How to lazily read from parquet with awkward2

29 Views Asked by At

I'm thinking of migrating from awkward 1 to 2.

I used lazy reading from parquet file using awkward1.

tree = ak.from_parquet(filename, lazy=True) # data is not read
print(np.max(tree["x"]),end=" ") # "x" is just read here.

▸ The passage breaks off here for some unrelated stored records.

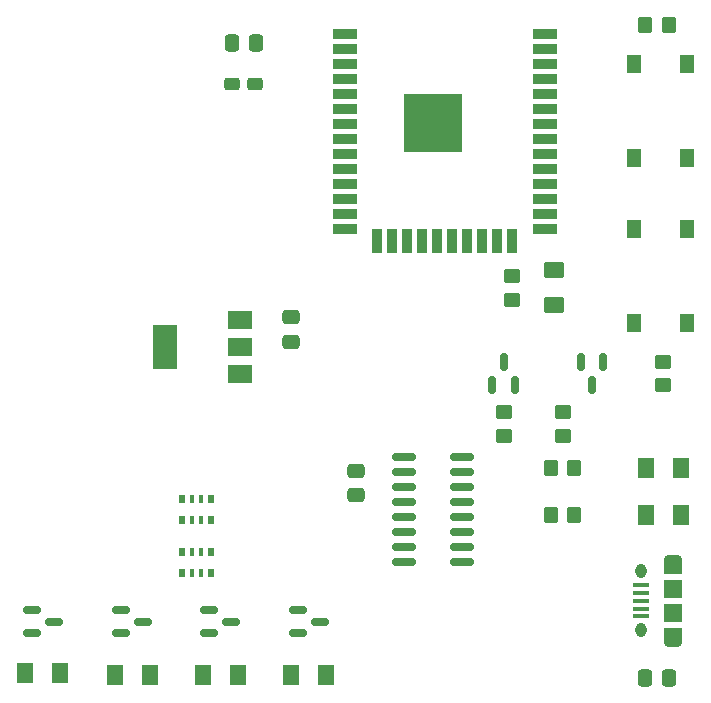
<source format=gtp>
G04 #@! TF.GenerationSoftware,KiCad,Pcbnew,(6.0.5)*
G04 #@! TF.CreationDate,2022-09-29T16:52:03+02:00*
G04 #@! TF.ProjectId,target,74617267-6574-42e6-9b69-6361645f7063,rev?*
G04 #@! TF.SameCoordinates,Original*
G04 #@! TF.FileFunction,Paste,Top*
G04 #@! TF.FilePolarity,Positive*
%FSLAX46Y46*%
G04 Gerber Fmt 4.6, Leading zero omitted, Abs format (unit mm)*
G04 Created by KiCad (PCBNEW (6.0.5)) date 2022-09-29 16:52:03*
%MOMM*%
%LPD*%
G01*
G04 APERTURE LIST*
G04 Aperture macros list*
%AMRoundRect*
0 Rectangle with rounded corners*
0 $1 Rounding radius*
0 $2 $3 $4 $5 $6 $7 $8 $9 X,Y pos of 4 corners*
0 Add a 4 corners polygon primitive as box body*
4,1,4,$2,$3,$4,$5,$6,$7,$8,$9,$2,$3,0*
0 Add four circle primitives for the rounded corners*
1,1,$1+$1,$2,$3*
1,1,$1+$1,$4,$5*
1,1,$1+$1,$6,$7*
1,1,$1+$1,$8,$9*
0 Add four rect primitives between the rounded corners*
20,1,$1+$1,$2,$3,$4,$5,0*
20,1,$1+$1,$4,$5,$6,$7,0*
20,1,$1+$1,$6,$7,$8,$9,0*
20,1,$1+$1,$8,$9,$2,$3,0*%
G04 Aperture macros list end*
%ADD10R,1.300000X1.550000*%
%ADD11RoundRect,0.250000X0.450000X-0.350000X0.450000X0.350000X-0.450000X0.350000X-0.450000X-0.350000X0*%
%ADD12RoundRect,0.250000X-0.350000X-0.450000X0.350000X-0.450000X0.350000X0.450000X-0.350000X0.450000X0*%
%ADD13RoundRect,0.250001X-0.462499X-0.624999X0.462499X-0.624999X0.462499X0.624999X-0.462499X0.624999X0*%
%ADD14R,0.500000X0.800000*%
%ADD15R,0.400000X0.800000*%
%ADD16RoundRect,0.250000X-0.450000X0.350000X-0.450000X-0.350000X0.450000X-0.350000X0.450000X0.350000X0*%
%ADD17RoundRect,0.150000X-0.825000X-0.150000X0.825000X-0.150000X0.825000X0.150000X-0.825000X0.150000X0*%
%ADD18RoundRect,0.250000X0.475000X-0.337500X0.475000X0.337500X-0.475000X0.337500X-0.475000X-0.337500X0*%
%ADD19RoundRect,0.150000X0.150000X-0.587500X0.150000X0.587500X-0.150000X0.587500X-0.150000X-0.587500X0*%
%ADD20RoundRect,0.250000X0.337500X0.475000X-0.337500X0.475000X-0.337500X-0.475000X0.337500X-0.475000X0*%
%ADD21RoundRect,0.250001X-0.624999X0.462499X-0.624999X-0.462499X0.624999X-0.462499X0.624999X0.462499X0*%
%ADD22RoundRect,0.150000X-0.587500X-0.150000X0.587500X-0.150000X0.587500X0.150000X-0.587500X0.150000X0*%
%ADD23RoundRect,0.250000X0.400000X0.275000X-0.400000X0.275000X-0.400000X-0.275000X0.400000X-0.275000X0*%
%ADD24RoundRect,0.250001X0.462499X0.624999X-0.462499X0.624999X-0.462499X-0.624999X0.462499X-0.624999X0*%
%ADD25RoundRect,0.150000X-0.150000X0.587500X-0.150000X-0.587500X0.150000X-0.587500X0.150000X0.587500X0*%
%ADD26RoundRect,0.250000X-0.475000X0.337500X-0.475000X-0.337500X0.475000X-0.337500X0.475000X0.337500X0*%
%ADD27R,2.000000X1.500000*%
%ADD28R,2.000000X3.800000*%
%ADD29O,0.950000X1.250000*%
%ADD30O,1.550000X0.890000*%
%ADD31R,1.350000X0.400000*%
%ADD32R,1.550000X1.500000*%
%ADD33R,1.550000X1.200000*%
%ADD34RoundRect,0.250000X-0.337500X-0.475000X0.337500X-0.475000X0.337500X0.475000X-0.337500X0.475000X0*%
%ADD35R,2.000000X0.900000*%
%ADD36R,0.900000X2.000000*%
%ADD37R,5.000000X5.000000*%
G04 APERTURE END LIST*
D10*
X256000000Y-87225000D03*
X256000000Y-79275000D03*
X260500000Y-79275000D03*
X260500000Y-87225000D03*
D11*
X245000000Y-96750000D03*
X245000000Y-94750000D03*
D12*
X249000000Y-99500000D03*
X251000000Y-99500000D03*
D13*
X227012500Y-117000000D03*
X229987500Y-117000000D03*
D14*
X217800000Y-108400000D03*
D15*
X218600000Y-108400000D03*
X219400000Y-108400000D03*
D14*
X220200000Y-108400000D03*
X220200000Y-106600000D03*
D15*
X219400000Y-106600000D03*
X218600000Y-106600000D03*
D14*
X217800000Y-106600000D03*
D16*
X245750000Y-83250000D03*
X245750000Y-85250000D03*
X250000000Y-94750000D03*
X250000000Y-96750000D03*
D13*
X212126500Y-117000000D03*
X215101500Y-117000000D03*
D17*
X236525000Y-98555000D03*
X236525000Y-99825000D03*
X236525000Y-101095000D03*
X236525000Y-102365000D03*
X236525000Y-103635000D03*
X236525000Y-104905000D03*
X236525000Y-106175000D03*
X236525000Y-107445000D03*
X241475000Y-107445000D03*
X241475000Y-106175000D03*
X241475000Y-104905000D03*
X241475000Y-103635000D03*
X241475000Y-102365000D03*
X241475000Y-101095000D03*
X241475000Y-99825000D03*
X241475000Y-98555000D03*
D12*
X249000000Y-103500000D03*
X251000000Y-103500000D03*
D18*
X227000000Y-88787500D03*
X227000000Y-86712500D03*
D12*
X257000000Y-62000000D03*
X259000000Y-62000000D03*
D19*
X244050000Y-92437500D03*
X245950000Y-92437500D03*
X245000000Y-90562500D03*
D20*
X259037500Y-117250000D03*
X256962500Y-117250000D03*
D21*
X249250000Y-82762500D03*
X249250000Y-85737500D03*
D22*
X205062500Y-111550000D03*
X205062500Y-113450000D03*
X206937500Y-112500000D03*
D23*
X223975000Y-67000000D03*
X222025000Y-67000000D03*
D24*
X259987500Y-103500000D03*
X257012500Y-103500000D03*
D22*
X220062500Y-111550000D03*
X220062500Y-113450000D03*
X221937500Y-112500000D03*
D25*
X253450000Y-90562500D03*
X251550000Y-90562500D03*
X252500000Y-92437500D03*
D22*
X227562500Y-111550000D03*
X227562500Y-113450000D03*
X229437500Y-112500000D03*
D26*
X232500000Y-99712500D03*
X232500000Y-101787500D03*
D27*
X222650000Y-91550000D03*
X222650000Y-89250000D03*
X222650000Y-86950000D03*
D28*
X216350000Y-89250000D03*
D22*
X212562500Y-111550000D03*
X212562500Y-113450000D03*
X214437500Y-112500000D03*
D13*
X204506500Y-116840000D03*
X207481500Y-116840000D03*
D29*
X256664000Y-108244000D03*
X256664000Y-113244000D03*
D30*
X259364000Y-107244000D03*
X259364000Y-114244000D03*
D31*
X256664000Y-112044000D03*
X256664000Y-111394000D03*
X256664000Y-110744000D03*
X256664000Y-110094000D03*
X256664000Y-109444000D03*
D32*
X259364000Y-109744000D03*
D33*
X259364000Y-107844000D03*
X259364000Y-113644000D03*
D32*
X259364000Y-111744000D03*
D34*
X221962500Y-63500000D03*
X224037500Y-63500000D03*
D14*
X217800000Y-103900000D03*
D15*
X218600000Y-103900000D03*
X219400000Y-103900000D03*
D14*
X220200000Y-103900000D03*
X220200000Y-102100000D03*
D15*
X219400000Y-102100000D03*
X218600000Y-102100000D03*
D14*
X217800000Y-102100000D03*
D11*
X258500000Y-92500000D03*
X258500000Y-90500000D03*
D10*
X256000000Y-73225000D03*
X256000000Y-65275000D03*
X260500000Y-73225000D03*
X260500000Y-65275000D03*
D35*
X231530000Y-62781000D03*
X231530000Y-64051000D03*
X231530000Y-65321000D03*
X231530000Y-66591000D03*
X231530000Y-67861000D03*
X231530000Y-69131000D03*
X231530000Y-70401000D03*
X231530000Y-71671000D03*
X231530000Y-72941000D03*
X231530000Y-74211000D03*
X231530000Y-75481000D03*
X231530000Y-76751000D03*
X231530000Y-78021000D03*
X231530000Y-79291000D03*
D36*
X234315000Y-80291000D03*
X235585000Y-80291000D03*
X236855000Y-80291000D03*
X238125000Y-80291000D03*
X239395000Y-80291000D03*
X240665000Y-80291000D03*
X241935000Y-80291000D03*
X243205000Y-80291000D03*
X244475000Y-80291000D03*
X245745000Y-80291000D03*
D35*
X248530000Y-79291000D03*
X248530000Y-78021000D03*
X248530000Y-76751000D03*
X248530000Y-75481000D03*
X248530000Y-74211000D03*
X248530000Y-72941000D03*
X248530000Y-71671000D03*
X248530000Y-70401000D03*
X248530000Y-69131000D03*
X248530000Y-67861000D03*
X248530000Y-66591000D03*
X248530000Y-65321000D03*
X248530000Y-64051000D03*
X248530000Y-62781000D03*
D37*
X239030000Y-70281000D03*
D24*
X259987500Y-99500000D03*
X257012500Y-99500000D03*
D13*
X219512500Y-117000000D03*
X222487500Y-117000000D03*
M02*

</source>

How can I realize this with awkward2?

1

There are 1 best solutions below

2
Jim Pivarski On

The one major interface change from Awkward 1.x to Awkward 2.x is that lazy arrays (PartitionedArray of VirtualArray) have been replaced by dask-awkward. The motivation for this was to give users more control over when the array-reading happens (when you say, .compute(), and not before), as well as where (distributed on any cluster that runs Dask jobs).

Here's an example:

>>> import awkward as ak
>>> import dask_awkward as dak
>>> tree = dak.from_parquet("https://pivarski-princeton.s3.amazonaws.com/chicago-taxi.parquet")
>>> tree
dask.awkward<from-parquet, npartitions=1>

This object represents data that have not been read yet. It's a kind of lazy array. It has all of the metadata, such as field names and data types.

>>> ak.fields(tree)
['trip', 'payment', 'company']
>>> ak.fields(tree.trip)
['sec', 'km', 'begin', 'end', 'path']
>>> tree.trip.type.show()
?? * var * {
    sec: ?float32,
    km: ?float32,
    begin: {
        lon: ?float64,
        lat: ?float64,
        time: ?datetime64[ms]
    },
    end: {
        lon: ?float64,
        lat: ?float64,
        time: ?datetime64[ms]
    },
    path: var * {
        londiff: float32,
        latdiff: float32
    }
}

You can perform a lazy computation (all ak.* functions work on dak.Arrays), and it remains lazy, unlike an Awkward 1.x array:

>>> result = ak.max(tree.trip.sec)
>>> result
dask.awkward<max, type=Scalar, dtype=float32>

But when you say, .compute(), you get fully evaluated data.

>>> result.compute()
86400.0

See dask.org for distributing and scaling up processes, either on one computer or on a cluster of computers.